What first attracted you to horror writing?
Like a lot of my fellow horror writers, I really enjoyed horror movies as a kid. The cheesier, scarier, or more insane the better. It wasn’t until I was much older that I understood why I enjoyed them so much. There’s something about putting people in survival situations that unlocks complex emotions in people. Horror forces people to reveal themselves in ways they normally wouldn’t. Horror shatters everyday life and turns the mundane into dust.
What is your most notable work?
That’s hard to answer. It depends on if you’re going by sales, critical response or fan response. I’ve been fortunate enough to have positive reviews in Publisher’s Weekly and Famous Monsters of Filmland for my novels B-Movie Reels and B-Movie Attack. My most recent release, Psycho Therapy, has also had a positive response so far. The books I’ve published with Samhain Publishing are by far my most popular titles.
I’m sitting on several novels in progress right now. I just released a book of short stories called No Need to Breathe which also features a novella called Wear the Flesh. The anthology is a mix of horror, humour, and bizarre situations. For example, imagine a story where the state of North Dakota becomes a giant anus. What could possibly happen, right?
I’m about to write a new novella called Washing Machine Holocaust. I tend to ping between dead serious horror and stuff with a cheesy, b-movie feel. It’s all fun.
Who do you admire in the horror world?
I’ve always had a deep respect for Clive Barker, Joe R. Lansdale, and T.M. Wright. More recently, I’ve discovered a batch of newer authors who are really carrying the torch. Authors like Gary McMahon, Aaron Dries, David Bernstein, Greg F. Gifune and Joseph D’Lacey. They each bring something new to the table, and in the horror industry, we need more of that.
Do you prefer all out gore or psychological chills?
I’m all about both. The challenge is balance. An author could write a story about radioactive vaginas, or whatever, and it’d suck if the characters were flat and it’s written at a seventh grade level. Gore can be as smart and engaging as psychological chills. It takes an author with a real flair for the subject in either regard to pull it off. I love both types of stories. I can’t pick a side. I tend to write both, but when there’s a chance for the blood to spill, I don’t hold back. But if you don’t have solid characterisation, the book always suffers.
Why should people read your work?
The above question is a great warm-up to my answer. I try my very best to give the reader characters that are worth reading. When I plan a book, I ask a series of questions. What’s the concept? Who is this happening to? Then I ask myself, what character can really enhance the concept? With my novel B-Movie Reels, where cheap low budget horror movies come to life, I have a struggling film student face off with B-movie villains in a small town. I try to put my characters up against something that somehow applies to their life in one stretch or another.

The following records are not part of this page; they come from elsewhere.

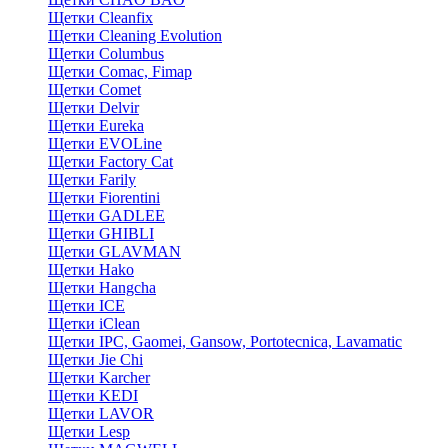
Щетки Cleanfix
Щетки Cleaning Evolution
Щетки Columbus
Щетки Comac, Fimap
Щетки Comet
Щетки Delvir
Щетки Eureka
Щетки EVOLine
Щетки Factory Cat
Щетки Farily
Щетки Fiorentini
Щетки GADLEE
Щетки GHIBLI
Щетки GLAVMAN
Щетки Hako
Щетки Hangcha
Щетки ICE
Щетки iClean
Щетки IPC, Gaomei, Gansow, Portotecnica, Lavamatic
Щетки Jie Chi
Щетки Karcher
Щетки KEDI
Щетки LAVOR
Щетки Lesp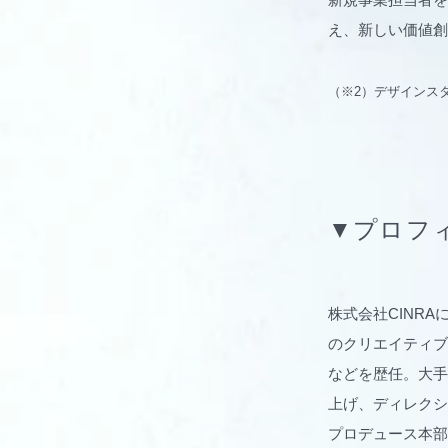
え、新しい価値創
（※2）デザインスタジオ 
▼プロフィー
株式会社CINR
のクリエイティブ
などを歴任。大手
上げ、ディレクション
プロデュース本部に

I’ve also been a horror fan all my life. I buy horror movies and horror books constantly. I’m trying my best to represent the genre I love. I hope that shows through my work.
Recommend a book.
I really enjoyed Gary McMahon’s Concrete Grove Trilogy, featuring The Concrete Grove, Silence Voices and Beyond Here Lies Nothing. Second to that would be Kristopher Rufty’s The Lurkers, which is good old fashioned horror all gored up.